33 And Abraham, after planting a holy tree in Beer-sheba, gave worship to the name of the Lord, the Eternal God.
34 And Abraham went on living in the land of the Philistines as in a strange country.
1 En de HEERE bezocht Sara, gelijk als Hij gezegd had; en de HEERE deed aan Sara gelijk als Hij gesproken had.
2 En Sara werd bevrucht, en baarde Abraham een zoon in zijn ouderdom, ter gezetter tijd, dien hem God gezegd had.
3 En Abraham noemde den naam zijns zoons, dien hem geboren was, dien hem Sara gebaard had, Izak.
4 En Abraham besneed zijn zoon Izak, zijnde acht dagen oud, gelijk als hem God geboden had.
5 En Abraham was honderd jaren oud, als hem Izak zijn zoon geboren werd.
6 En Sara zeide: God heeft mij een lachen gemaakt; al die het hoort, zal met mij lachen.
7 Voorts zeide zij: Wie zou Abraham gezegd hebben: Sara heeft zonen gezoogd? want ik heb een zoon gebaard in zijn ouderdom.

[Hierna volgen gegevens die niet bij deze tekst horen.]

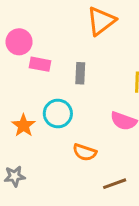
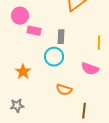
cyan circle: (58, 113) -> (54, 57), moved
brown line: (115, 184) -> (84, 111), turned -63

8 En het kind werd groot, en werd gespeend; toen maakte Abraham een groten maaltijd op den dag, als Izak gespeend werd.
9 En Sara zag den zoon van Hagar, de Egyptische, dien zij Abraham gebaard had, spottende.
10 En zij zeide tot Abraham: Drijf deze dienstmaagd en haar zoon uit; want de zoon dezer dienstmaagd zal met mijn zoon, met Izak, niet erven.

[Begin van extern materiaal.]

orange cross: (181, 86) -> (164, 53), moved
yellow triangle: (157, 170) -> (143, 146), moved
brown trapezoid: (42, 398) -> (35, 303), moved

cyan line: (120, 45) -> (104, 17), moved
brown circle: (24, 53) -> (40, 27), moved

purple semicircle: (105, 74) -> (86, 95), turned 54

11 En dit woord was zeer kwaad in Abrahams ogen, ter oorzake van zijn zoon.
12 Maar God zeide tot Abraham: Laat het niet kwaad zijn in uw ogen, over den jongen, en over uw dienstmaagd; al wat Sara tot u zal zeggen, hoor naar haar stem; want in Izak zal uw zaad genoemd worden.
13 Doch Ik zal ook den zoon dezer dienstmaagd tot een volk stellen, omdat hij uw zaad is.
14 Toen stond Abraham des morgens vroeg op, en nam brood, en een fles water, en gaf ze aan Hagar, die leggende op haar schouder; ook gaf hij haar het kind, en zond haar weg. En zij ging voort, en dwaalde in de woestijn Ber-seba.
15 Als nu het water van de fles uit was, zo wierp zij het kind onder een van de struiken.
16 En zij ging en zette zich tegenover, afgaande zo verre, als die met de boog schieten; want zij zeide: Dat ik het kind niet zie sterven; en zij zat tegenover, en hief haar stem op, en weende.
17 En God hoorde de stem van den jongen; en de Engel Gods riep Hagar toe uit den hemel, en zeide tot haar: Wat is u, Hagar? Vrees niet; want God heeft naar des jongens stem gehoord, ter plaatse, waar hij is.
18 Sta op, hef den jongen op, en houd hem vast met uwe hand; want Ik zal hem tot een groot volk stellen.
19 En God opende haar ogen, dat zij een waterput zag; en zij ging, en vulde de fles met water, en gaf den jongen te drinken.
20 En God was met den jongen; en hij werd groot, en hij woonde in de woestijn, en werd een boogschutter.
21 En hij woonde in de woestijn Paran; en zijn moeder nam hem een vrouw uit Egypteland.
22 Voorts geschiedde het ter zelfder tijd, dat Abimelech, mitsgaders Pichol, zijn krijgsoverste, tot Abraham sprak, zeggende: God is met u in alles, wat gij doet.
23 Zo zweer mij nu hier bij God: Zo gij mij, of mijn zoon, of mijn neef liegen zult! naar de weldadigheid, die ik bij u gedaan heb, zult gij doen bij mij, en bij het land, waarin gij als vreemdeling verkeert.
24 En Abraham zeide: Ik zal zweren.
25 En Abraham berispte Abimelech ter oorzake van een waterput, die Abimelechs knechten met geweld genomen hadden.
26 Toen zeide Abimelech: Ik heb niet geweten, wie dit stuk gedaan heeft; en ook hebt gij het mij niet aangezegd, en ik heb er ook niet van gehoord, dan heden.
27 En Abraham nam schapen en runderen, en gaf die aan Abimelech; en die beiden maakten een verbond.
28 Doch Abraham stelde zeven ooilammeren der kudde bijzonder.
29 Zo zeide Abimelech tot Abraham: Wat zullen hier deze zeven ooilammeren, die gij bijzonder gesteld hebt?
30 En hij zeide: Dat gij de zeven ooilammeren van mijn hand nemen zult, opdat het mij tot een getuigenis zij, dat ik dezen put gegraven heb.
31 Daarom noemde men die plaats Ber-seba, omdat die beiden daar gezworen hadden.
32 Alzo maakten zij een verbond te Ber-seba. Daarna stond Abimelech op, en Pichol, zijn krijgsoverste, en zij keerden wederom naar het land der Filistijnen.
33 En hij plantte een bos in Ber-seba, en riep aldaar den Naam des HEEREN, des eeuwigen Gods, aan.
34 En Abraham woonde als vreemdeling vele dagen in het land der Filistijnen.